Greek lawmakers have approved a $93-billion bailout package from the European Union, just hours ahead of a meeting by eurozone finance ministers to debate the measure.
In a speech to parliament late in the all-night legislative session ahead of the vote, Greek Prime Minister Alexis Tsipras told lawmakers that the bailout package is a “necessary choice” for the nation, despite unwelcome tax hikes and spending cuts.
The prime minister was forced to rely on support from the opposition party to get the measure passed, despite numerous procedural delays in the debate that began Thursday morning. Tsipras faced strong opposition from his own Syriza party, including a movement by more than 10 left-wing politicians to create an anti-bailout movement.

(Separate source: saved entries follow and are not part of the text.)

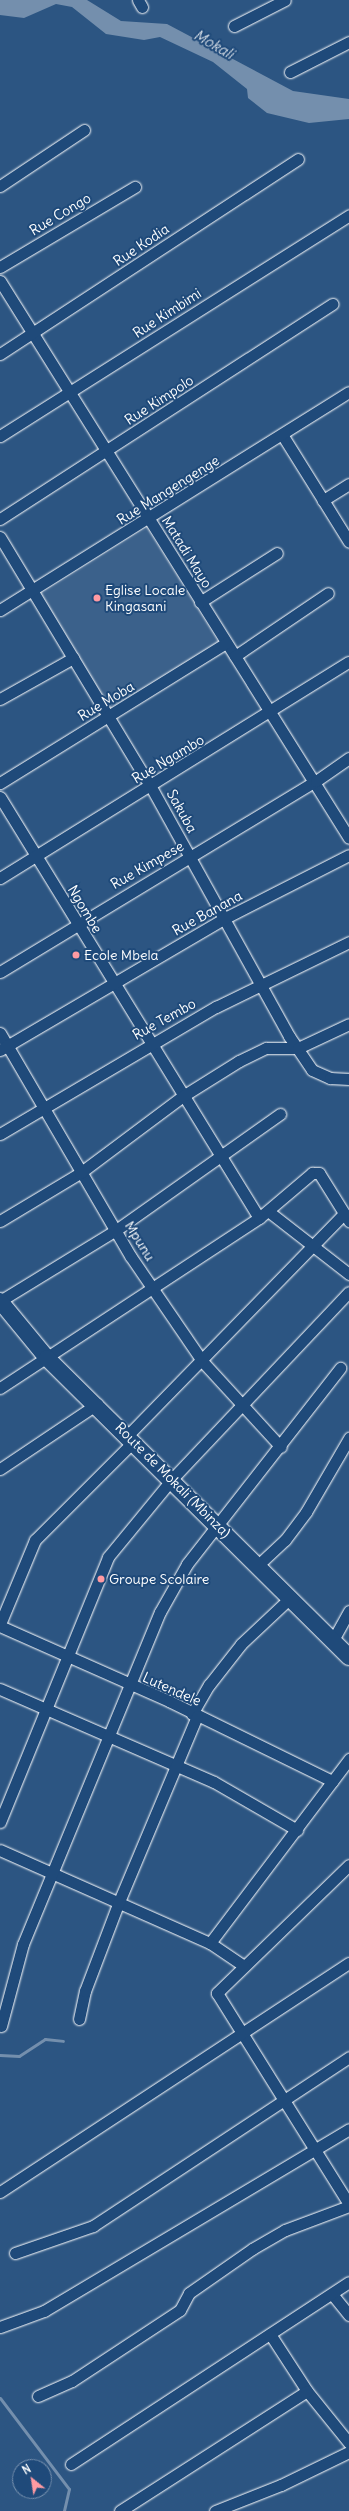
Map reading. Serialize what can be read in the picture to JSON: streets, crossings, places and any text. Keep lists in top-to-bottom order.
{
  "streets": {
    "street": [
      "Rue Congo",
      "Rue Kodia",
      "Rue Kimbimi",
      "Rue Kimpolo",
      "Rue Mangengenge",
      "Matadi Mayo",
      "Rue Moba",
      "Rue Ngambo",
      "Sakuba",
      "Rue Kimpese",
      "Ngombe",
      "Rue Banana",
      "Rue Tembo",
      "Mpunu",
      "Route de Mokali (Mbinza)",
      "Lutendele"
    ]
  },
  "crossings": [
    ["Rue Kodia", "Matadi Mayo"],
    ["Rue Kimbimi", "Matadi Mayo"],
    ["Rue Kimpolo", "Matadi Mayo"],
    ["Rue Mangengenge", "Matadi Mayo"],
    ["Rue Mangengenge", "Sakuba"],
    ["Matadi Mayo", "Rue Moba"],
    ["Matadi Mayo", "Rue Ngambo"],
    ["Matadi Mayo", "Rue Kimpese"],
    ["Rue Moba", "Sakuba"],
    ["Rue Ngambo", "Sakuba"],
    ["Rue Ngambo", "Ngombe"],
    ["Sakuba", "Rue Kimpese"],
    ["Sakuba", "Rue Banana"],
    ["Sakuba", "Rue Tembo"],
    ["Rue Kimpese", "Ngombe"],
    ["Ngombe", "Rue Banana"],
    ["Ngombe", "Rue Tembo"],
    ["Rue Banana", "Mpunu"],
    ["Rue Tembo", "Mpunu"]
  ],
  "water": ["Mokali"],
  "places": ["Eglise Locale Kingasani", "Ecole Mbela", "Groupe Scolaire"],
  "north": "top left"
}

Eurozone finance ministers are set to meet later Friday to make their own up-or-down vote on the bailout agreement.
The deal was settled this week with international creditors – the European Central Bank, European Commission and International Monetary Fund. It imposes harsh new spending cuts and tax increases in exchange for new loans.

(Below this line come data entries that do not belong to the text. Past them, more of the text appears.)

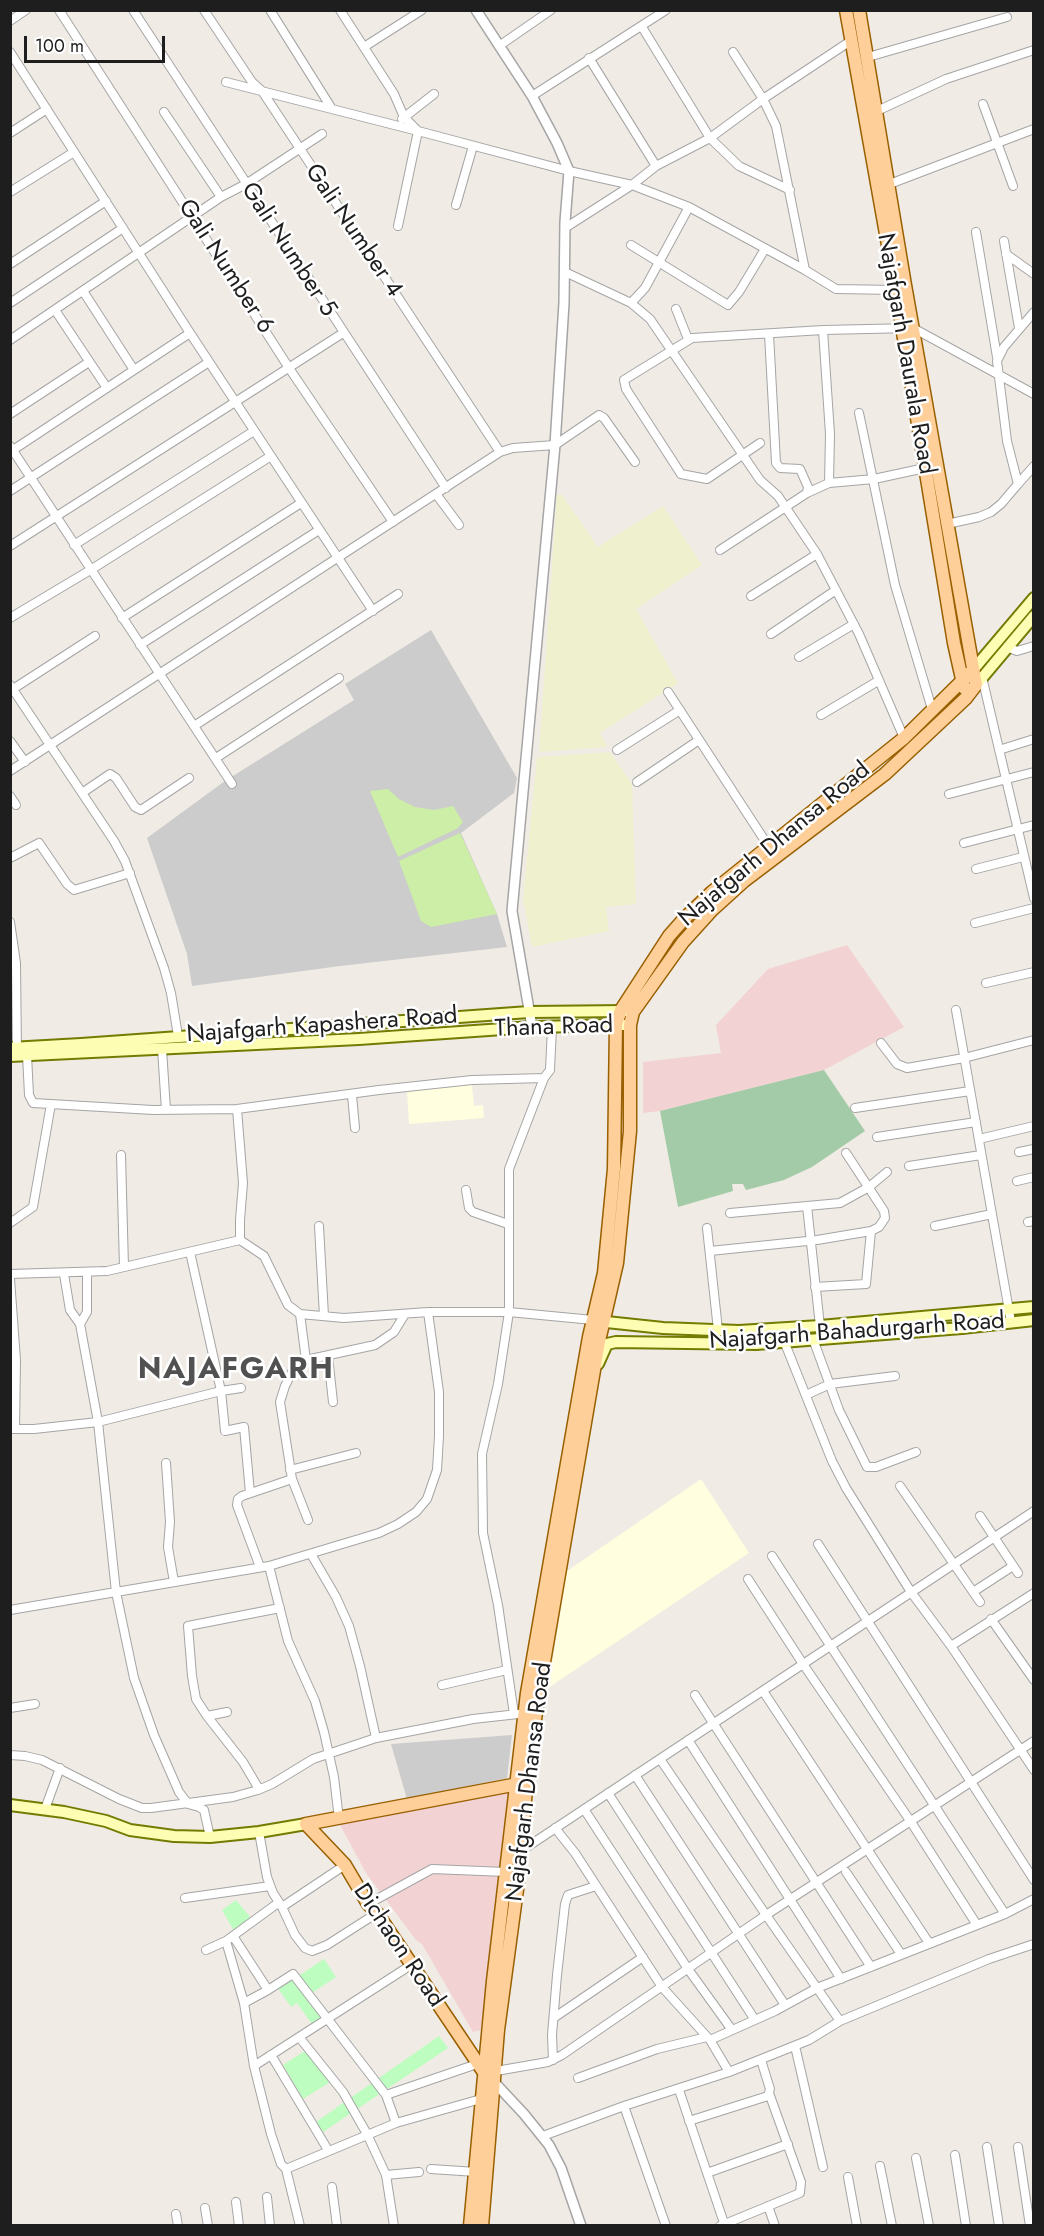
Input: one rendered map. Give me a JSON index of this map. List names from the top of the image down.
{
  "streets": {
    "main road": [
      "Najafgarh Daurala Road",
      "Najafgarh Dhansa Road",
      "Najafgarh Kapashera Road",
      "Thana Road",
      "Najafgarh Bahadurgarh Road",
      "Dichaon Road"
    ],
    "street": ["Gali Number 4", "Gali Number 5", "Gali Number 6"]
  },
  "crossings": [
    ["Najafgarh Daurala Road", "Najafgarh Dhansa Road"],
    ["Najafgarh Dhansa Road", "Najafgarh Kapashera Road"],
    ["Najafgarh Dhansa Road", "Thana Road"],
    ["Najafgarh Dhansa Road", "Najafgarh Bahadurgarh Road"],
    ["Najafgarh Dhansa Road", "Dichaon Road"],
    ["Najafgarh Kapashera Road", "Thana Road"]
  ],
  "districts": ["NAJAFGARH"],
  "scale_bar": "100 m"
}
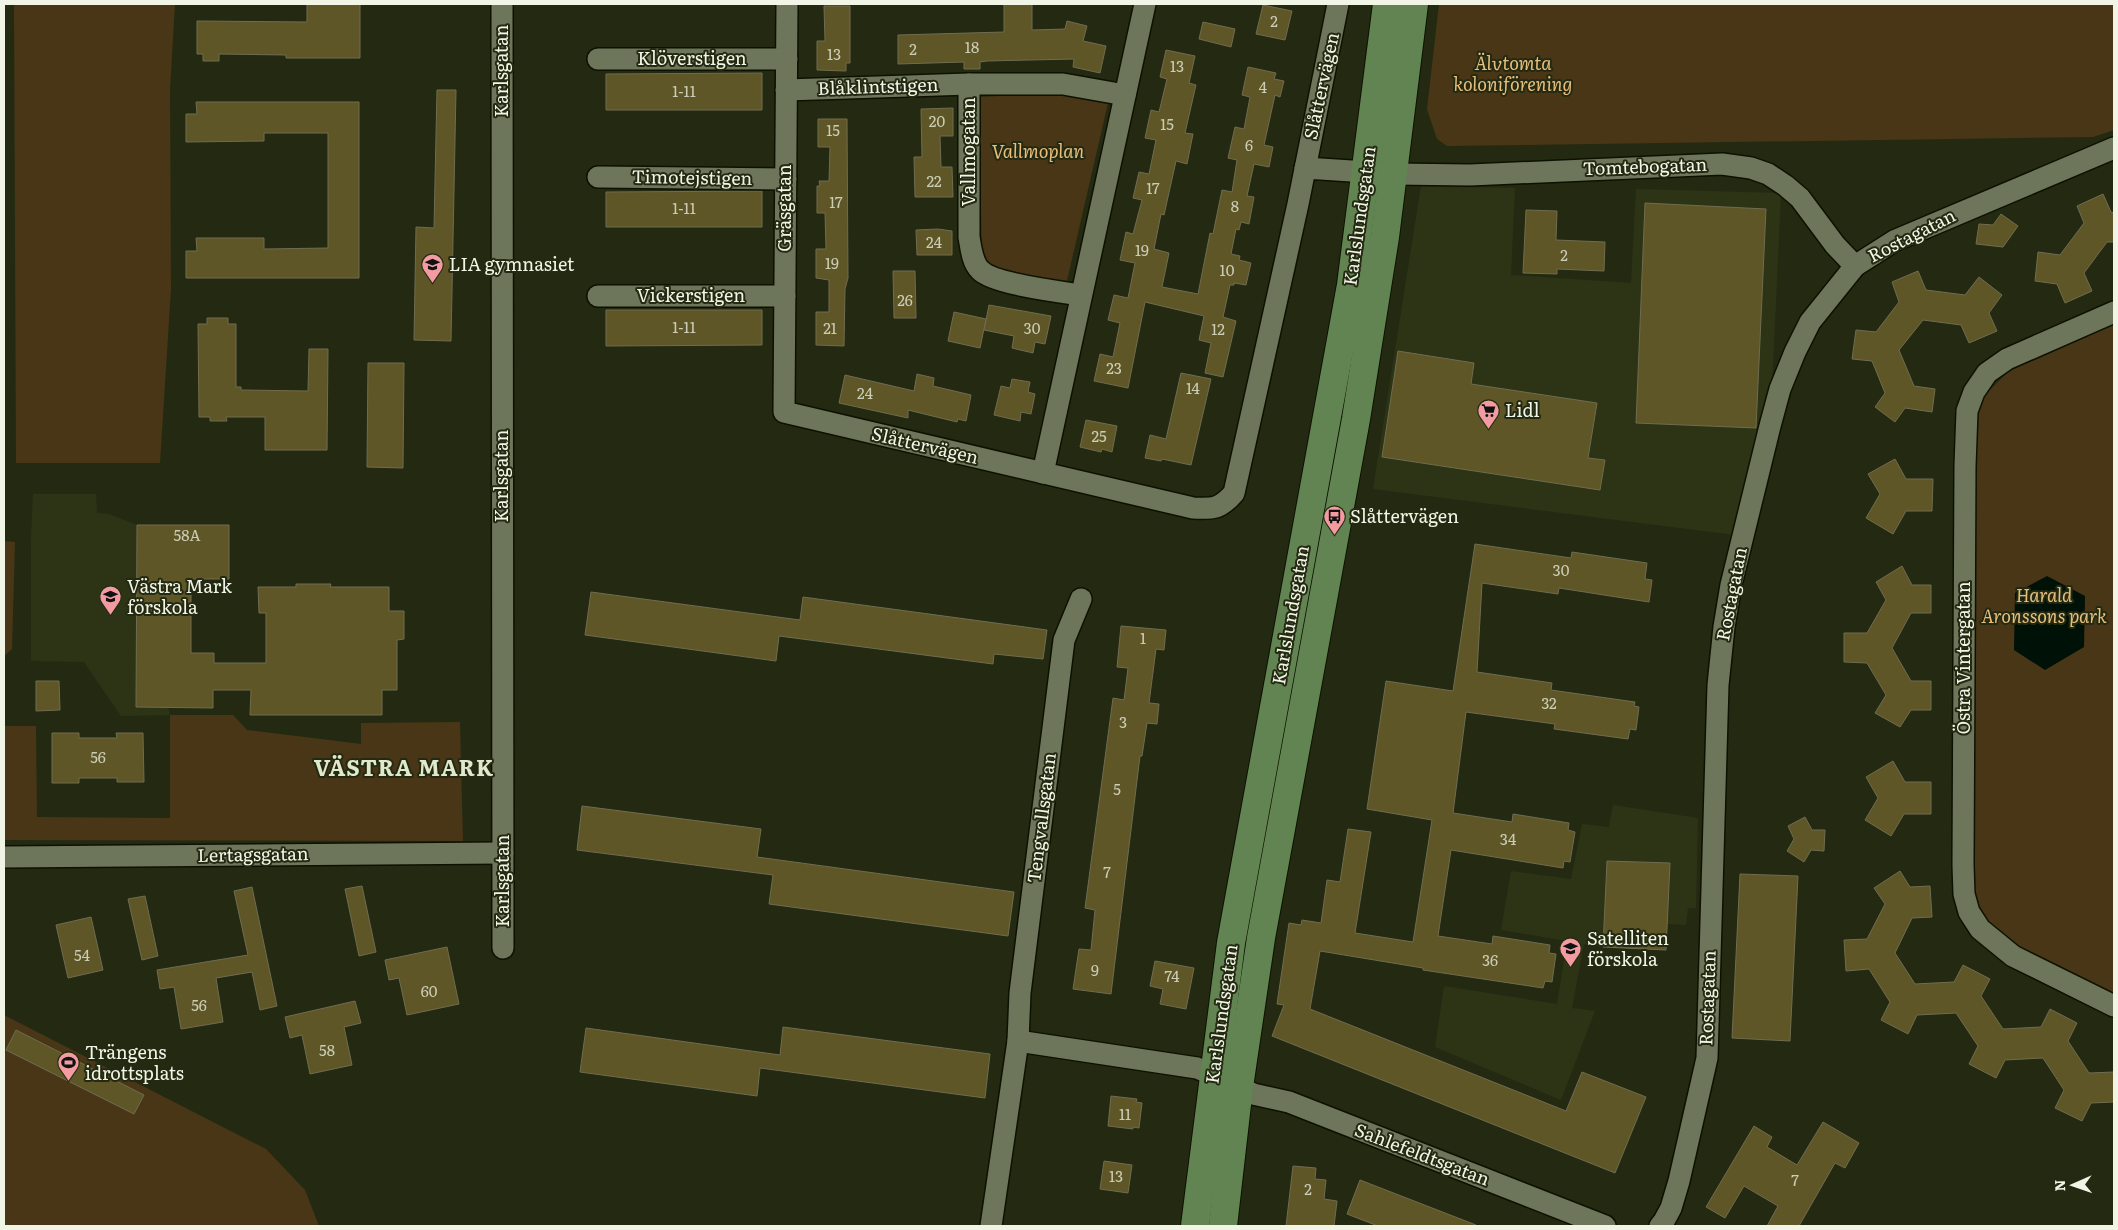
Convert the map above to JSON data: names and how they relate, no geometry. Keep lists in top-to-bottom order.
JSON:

If the Greek parliament approves the bailout package, the 19 eurozone finance ministers meeting Friday are expected to sign off on the deal.
The new funds will enable Athens to make a payment on its debt to the European Central Bank later this month. Greece needs the money by August 20 when it must repay about $3.5 billion in debt to the European Central Bank.

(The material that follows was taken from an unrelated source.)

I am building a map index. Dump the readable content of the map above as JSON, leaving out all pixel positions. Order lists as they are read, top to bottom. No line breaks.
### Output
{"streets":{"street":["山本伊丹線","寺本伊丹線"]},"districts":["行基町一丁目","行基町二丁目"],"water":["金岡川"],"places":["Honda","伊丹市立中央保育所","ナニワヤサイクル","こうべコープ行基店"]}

Greece has been in financial turmoil for more than five years and had already received two bailouts when it came dangerously close to defaulting on its debts in June. While Athens managed to eke out a new bailout agreement with the European Union, the deal is forcing the government to impose new austerity measures deeply opposed by Prime Minister Tsipras and many Greek citizens.
Critics say Greek citizens already have endured enough financial constraint. They argue that the austerity measures will further damage Greece’s ailing economy.
The government has taken several steps to try to halt the financial crisis, including closing the stock exchange for more than a month, shutting banks for three weeks and instituting limits on the amount of money Greeks could withdraw.